Sejam esses pontos cegos ou se Simons simplesmente acredita que a previsão algorítmica é, e continuará sendo, uma parte inevitável de nossas vidas, a falta de clareza não favorece em nada o livro. Embora ele esteja em um terreno muito mais firme ao explicar como o machine learning funciona e ao desconstruir os sistemas por trás do PageRank do Google e do Feed do Facebook, ainda há omissões que não inspiram confiança. Por exemplo, Simons leva um tempo desconfortavelmente longo para reconhecer uma das principais motivações por trás do design dos algoritmos do PageRank e do Feed: o lucro. Não é algo a ser ignorado se você quiser desenvolver uma estrutura regulatória eficaz.
Muito do que é discutido na segunda metade do livro será familiar para qualquer pessoa que esteja acompanhando as notícias sobre plataformas e regulamentação da internet (dica: deveríamos tratar os provedores mais como serviços públicos). E, embora Simons tenha algumas ideias criativas e inteligentes, suspeito que até mesmo os especialistas em políticas mais fervorosos sairão do livro se sentindo um pouco desmoralizados, dada a situação atual da política nos Estados Unidos.
No final, a mensagem mais esperançosa que esses livros oferecem está embutida na natureza dos próprios algoritmos. Em Filterworld, Chayka inclui uma citação do falecido e grande antropólogo David Graeber: “A verdade suprema e oculta do mundo é que ele é algo que fazemos e que poderíamos facilmente fazer de forma diferente”. É um sentimento que ecoa em todos os três livros — talvez sem a parte do “facilmente”.

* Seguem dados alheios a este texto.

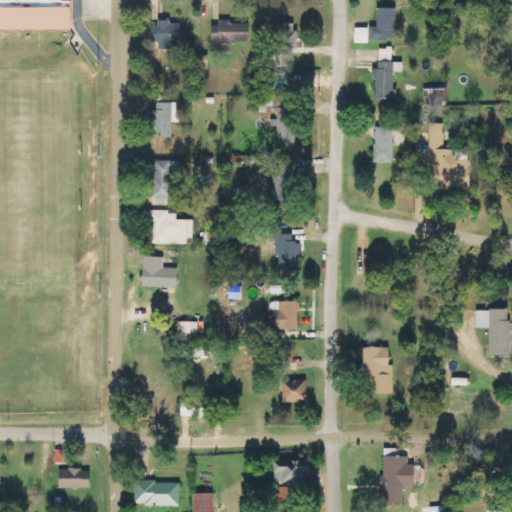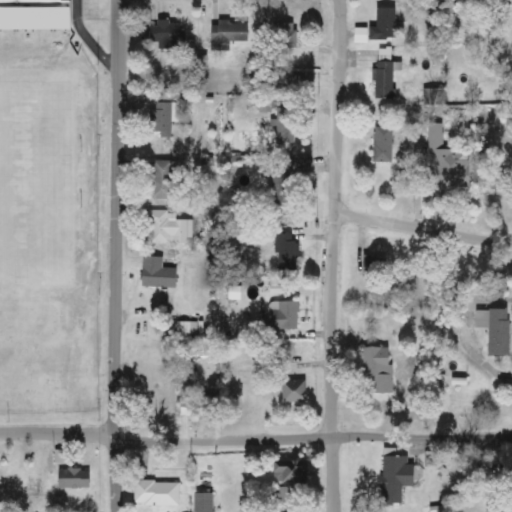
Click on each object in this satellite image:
road: (336, 4)
building: (36, 14)
building: (37, 15)
building: (386, 25)
building: (169, 34)
building: (231, 34)
building: (285, 36)
road: (87, 40)
building: (388, 79)
building: (279, 82)
building: (436, 97)
building: (266, 105)
building: (166, 118)
building: (287, 126)
building: (385, 145)
building: (443, 156)
building: (167, 180)
building: (285, 181)
road: (420, 227)
building: (171, 228)
building: (289, 252)
road: (114, 256)
road: (327, 259)
building: (371, 265)
building: (160, 274)
building: (287, 315)
building: (246, 327)
building: (498, 329)
building: (189, 331)
building: (380, 368)
building: (296, 392)
building: (198, 408)
road: (55, 434)
road: (310, 436)
building: (431, 460)
building: (509, 466)
building: (294, 473)
building: (398, 477)
building: (76, 478)
building: (158, 493)
building: (205, 502)
building: (499, 508)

Os algoritmos podem consolidar nossos preconceitos, homogeneizar e achatar a cultura e explorar e suprimir os vulneráveis e marginalizados. Mas esses não são sistemas completamente inescrutáveis ou resultados inevitáveis. Eles também podem fazer o contrário. Observe atentamente qualquer algoritmo de machine learning e você inevitavelmente encontrará pessoas pessoas fazendo escolhas sobre quais dados coletar e como ponderá-los, escolhas sobre o design e as variáveis-alvo. E, sim, até mesmo escolhas sobre a possibilidade de usá-los. Enquanto os algoritmos forem criados por seres humanos, também poderemos optar por criá-los de forma diferente.
Bryan Gardiner é um escritor que vive em Oakland, Califórnia.